Please list each line in the rows below that contains the word "What".

## INPUT DATA
═══

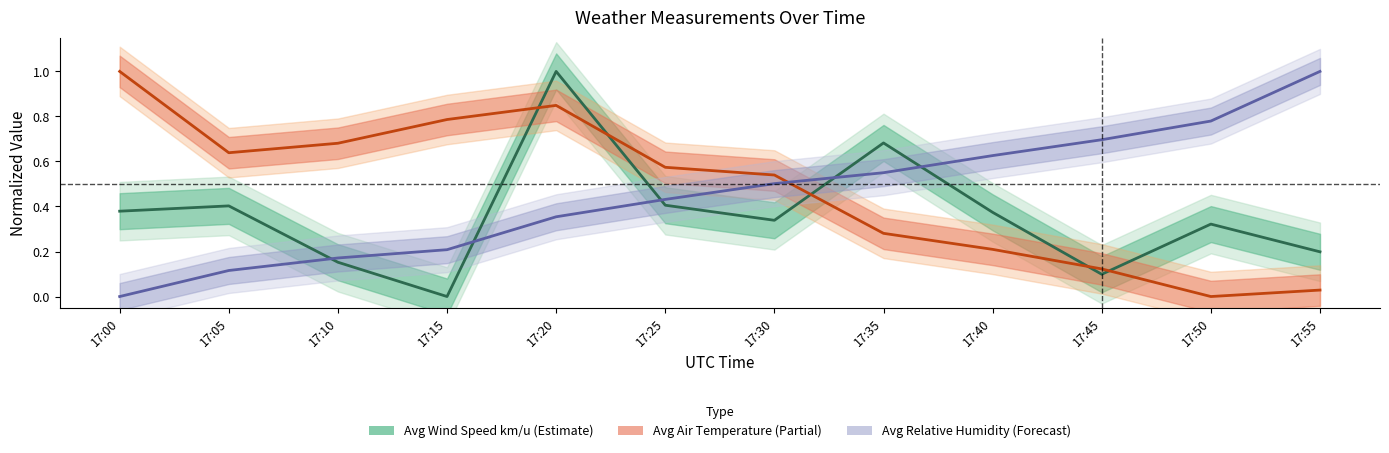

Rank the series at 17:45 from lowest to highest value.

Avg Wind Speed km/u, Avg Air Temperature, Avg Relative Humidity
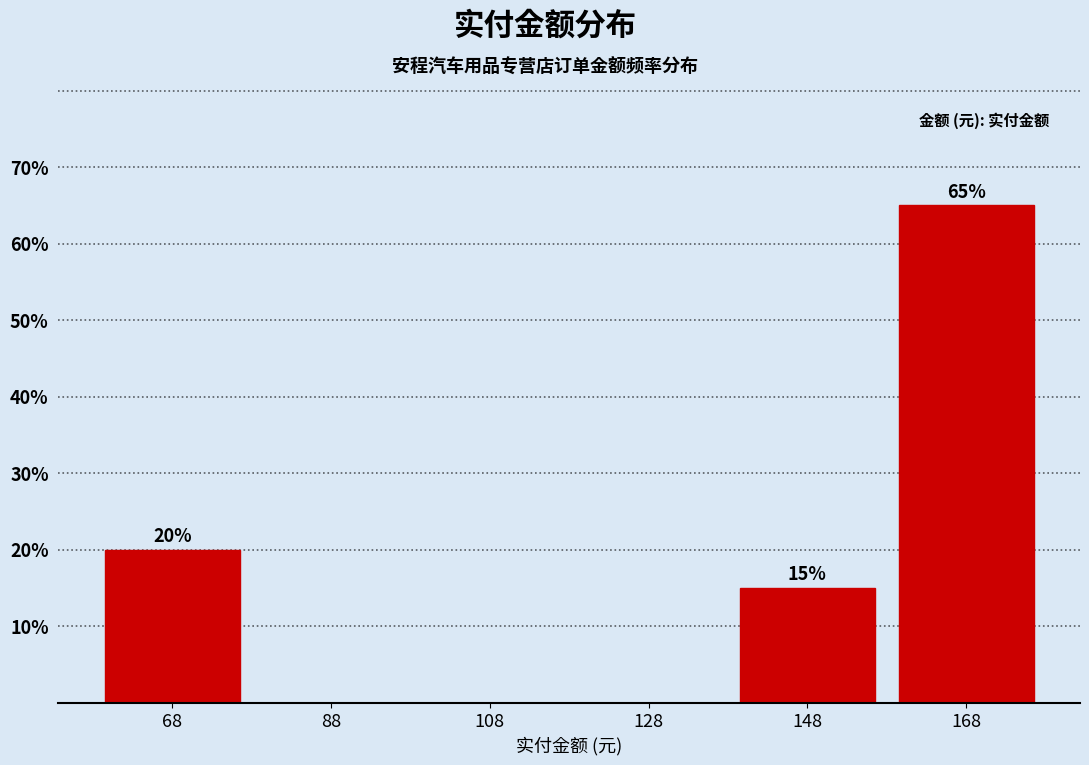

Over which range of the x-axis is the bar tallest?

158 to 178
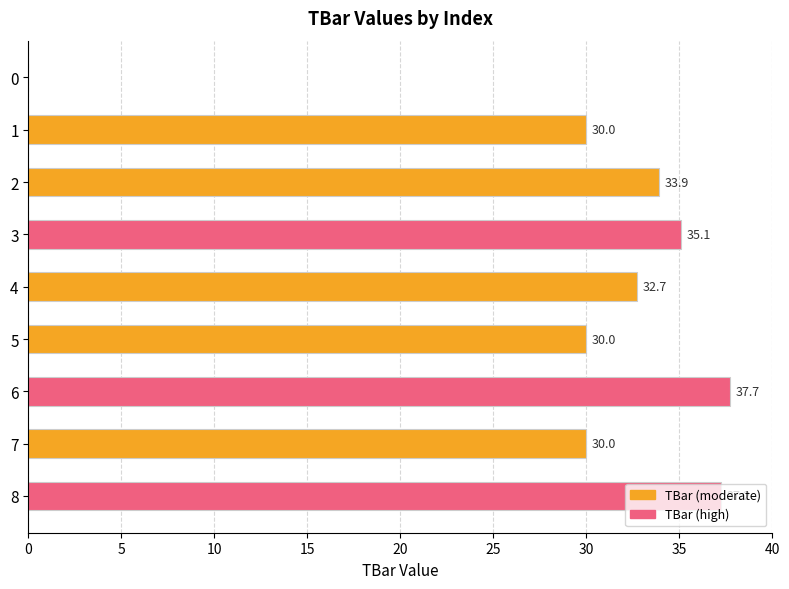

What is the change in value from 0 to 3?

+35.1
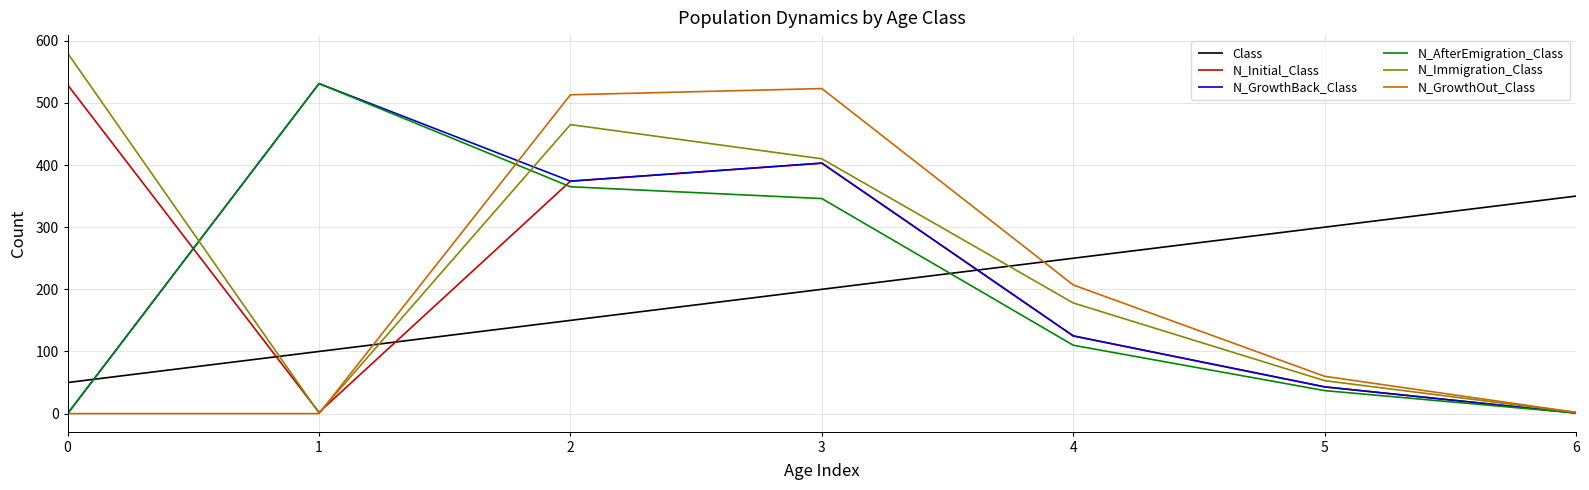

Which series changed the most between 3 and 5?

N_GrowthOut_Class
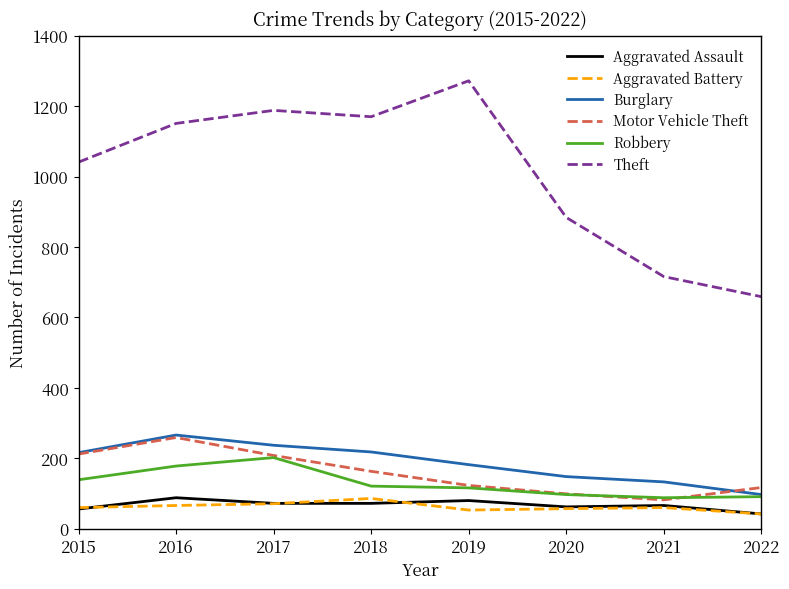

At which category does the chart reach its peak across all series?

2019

═══

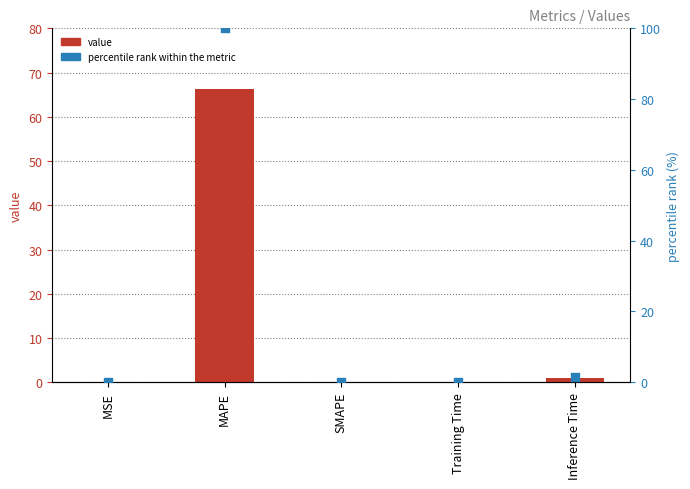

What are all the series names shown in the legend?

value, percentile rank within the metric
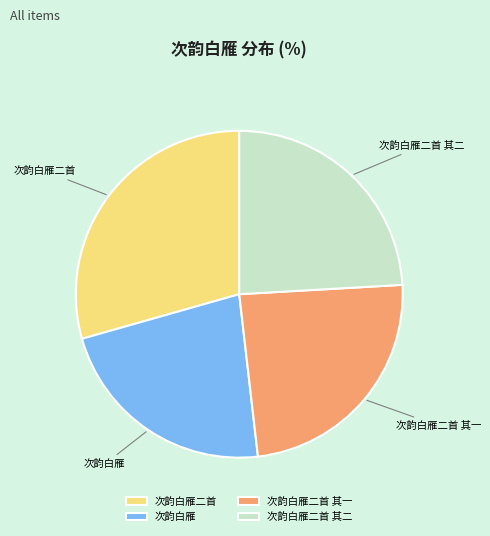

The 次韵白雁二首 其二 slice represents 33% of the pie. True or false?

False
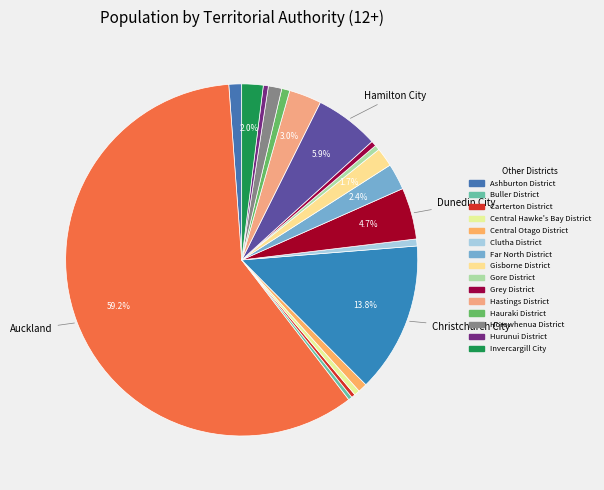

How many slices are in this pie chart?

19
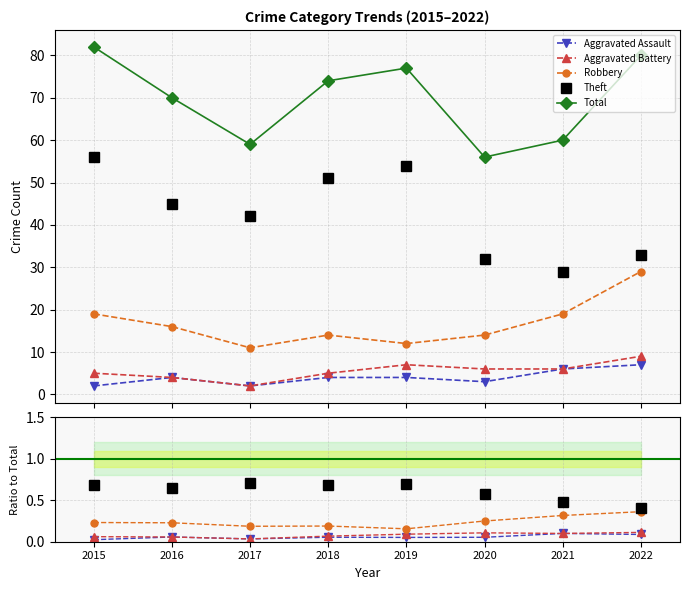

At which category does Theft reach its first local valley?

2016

═══

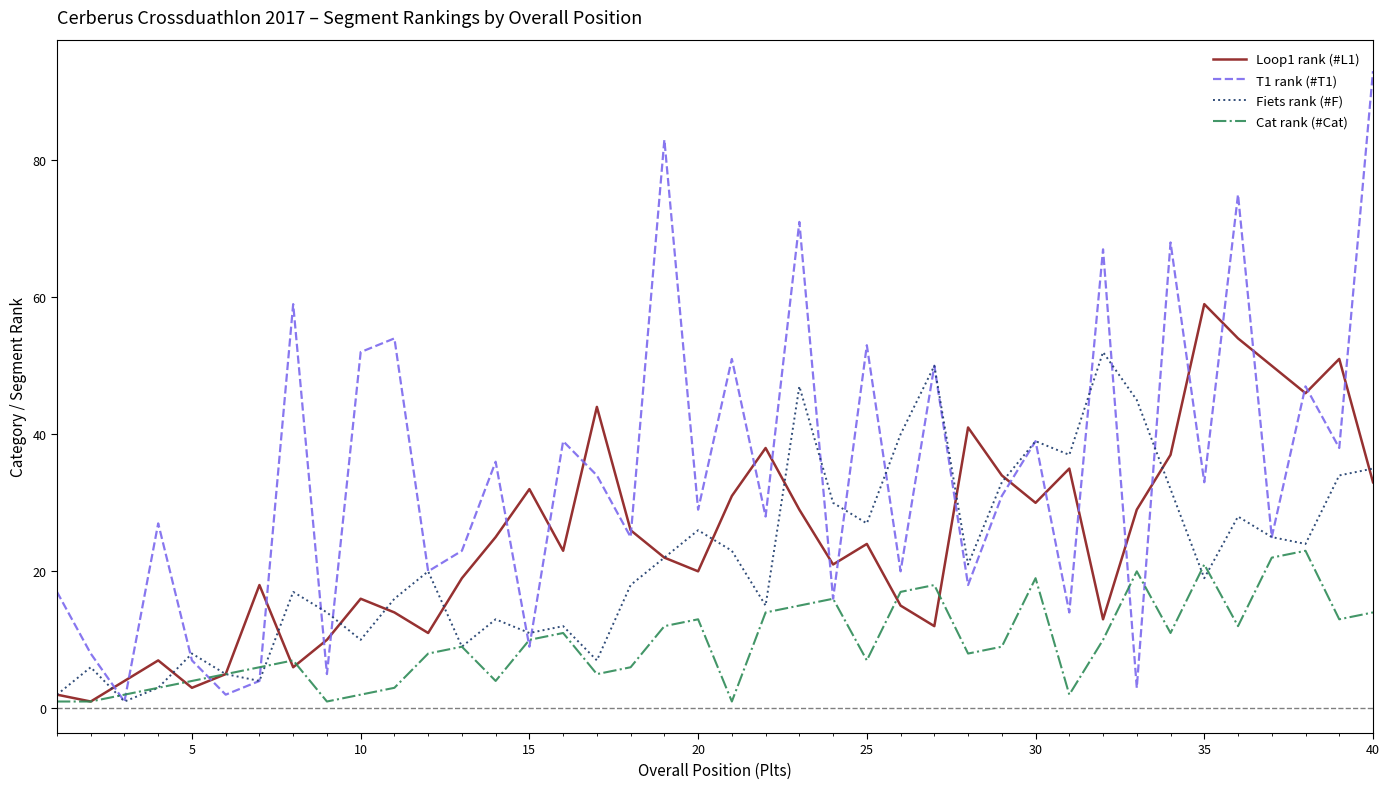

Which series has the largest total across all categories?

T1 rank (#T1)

═══

## RESPONSE AREA
What is the change in value from 0 to 3?
What are all the series names shown in the legend?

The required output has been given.